Начинается лето. Следуя какому-то неясному импульсу, он устремляется на юг. Полгода назад Лагуат пережил ужасную осаду. Оазис был захвачен французами, причем битва велась за каждый дом. Под пальмами еще можно различить груды мертвых тел, и Фромантен (подобно мне, которая внимала тебе все это время) слушает рассказ своего друга.
Да вот взгляните, — сказал мне лейтенант, останавливаясь перед очень бедным на вид жилищем. Вот скверный домишко, который мне хотелось бы сровнять с землей.
И так, печально шагая рядом со мной, он в нескольких словах поведал следующую историю, на которой лежал отпечаток невеселых воспоминаний о жестоких случайностях на войне:
— В доме этом, который после взятия города сменил хозяина, прежде жили две очень хорошенькие уроженки Улед-Найла…[66]
Фатима и Мерием, уроженки Улед-Найла, живут в оазисе, они и танцовщицы, и проститутки.
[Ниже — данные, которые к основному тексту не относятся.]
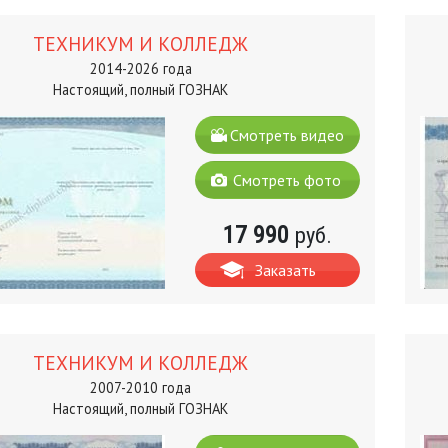
ТЕХНИКУМ И КОЛЛЕДЖ
2014-2026 года
Настоящий, полный ГОЗНАК
Смотреть видео
Смотреть фото
17 990
руб.
Заказать
ТЕХНИКУМ И КОЛЛЕДЖ
2007-2010 года
Настоящий, полный ГОЗНАК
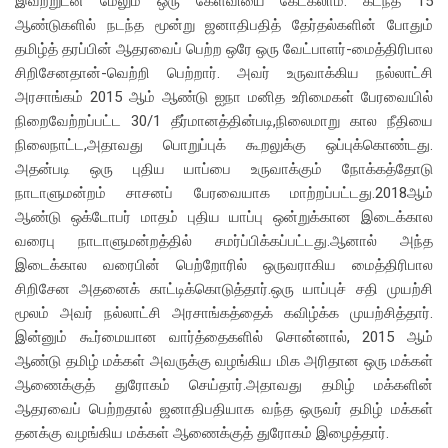
இவற்றுடன் மேலும் ஒரு கேள்வியை கேட்கலாம். கடந்த 15
ஆண்டுகளில் நடந்த மூன்று ஜனாதிபதித் தேர்தல்களின் போதும்
தமிழ்த் தரப்பின் ஆதரவைப் பெற்ற ஒரே ஒரு வேட்பாளர்-மைத்திரிபால
சிறிசேனதான்-வெற்றி பெற்றார். அவர் உருவாக்கிய நல்லாட்சி
அரசாங்கம் 2015 ஆம் ஆண்டு ஐநா மனித உரிமைகள் பேரவையில்
நிறைவேற்றப்பட்ட 30/1 தீர்மானத்தின்படி,நிலைமாறு கால நீதியை
நிலைநாட்ட,அதாவது பொறுப்புக் கூறலுக்கு ஒப்புக்கொண்டது.
அதன்படி ஒரு புதிய யாப்பை உருவாக்கும் நோக்கத்தோடு
நாடாளுமன்றம் சாசனப் பேரவையாக மாற்றப்பட்டது.2018ஆம்
ஆண்டு ஒக்டோபர் மாதம் புதிய யாப்பு ஒன்றுக்கான இடைக்கால
வரைபு நாடாளுமன்றத்தில் சமர்ப்பிக்கப்பட்டது.ஆனால் அந்த
இடைக்கால வரைபின் பெற்றோரில் ஒருவராகிய மைத்திரிபால
சிறிசேன அதனைக் காட்டிக்கொடுத்தார்.ஒரு யாப்புச் சதி முயற்சி
மூலம் அவர் நல்லாட்சி அரசாங்கத்தைக் கவிழ்க்க முயற்சித்தார்.
இன்னும் கூர்மையான வார்த்தைகளில் சொன்னால், 2015 ஆம்
ஆண்டு தமிழ் மக்கள் அவருக்கு வழங்கிய மிக அரிதான ஒரு மக்கள்
ஆணைக்குத் துரோகம் செய்தார்.அதாவது தமிழ் மக்களின்
ஆதரவைப் பெற்றதால் ஜனாதிபதியாக வந்த ஒருவர் தமிழ் மக்கள்
தனக்கு வழங்கிய மக்கள் ஆணைக்குத் துரோகம் இழைத்தார்.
Им самое большее лет двадцать. Пятнадцать лет тому назад эмир Абд аль-Кадир атаковал аль-Махди, что возле Лагуата, дабы попытаться подчинить себе властителей Юга и объединить тем самым силы сопротивления против Христианина… Быть может, во время этой междоусобной войны девушки потеряли отца или кого-то из братьев? Возможно, что это так. Но когда мы встретимся с ними в том далеком прошлом, они уже будут торговать своей цветущей красой…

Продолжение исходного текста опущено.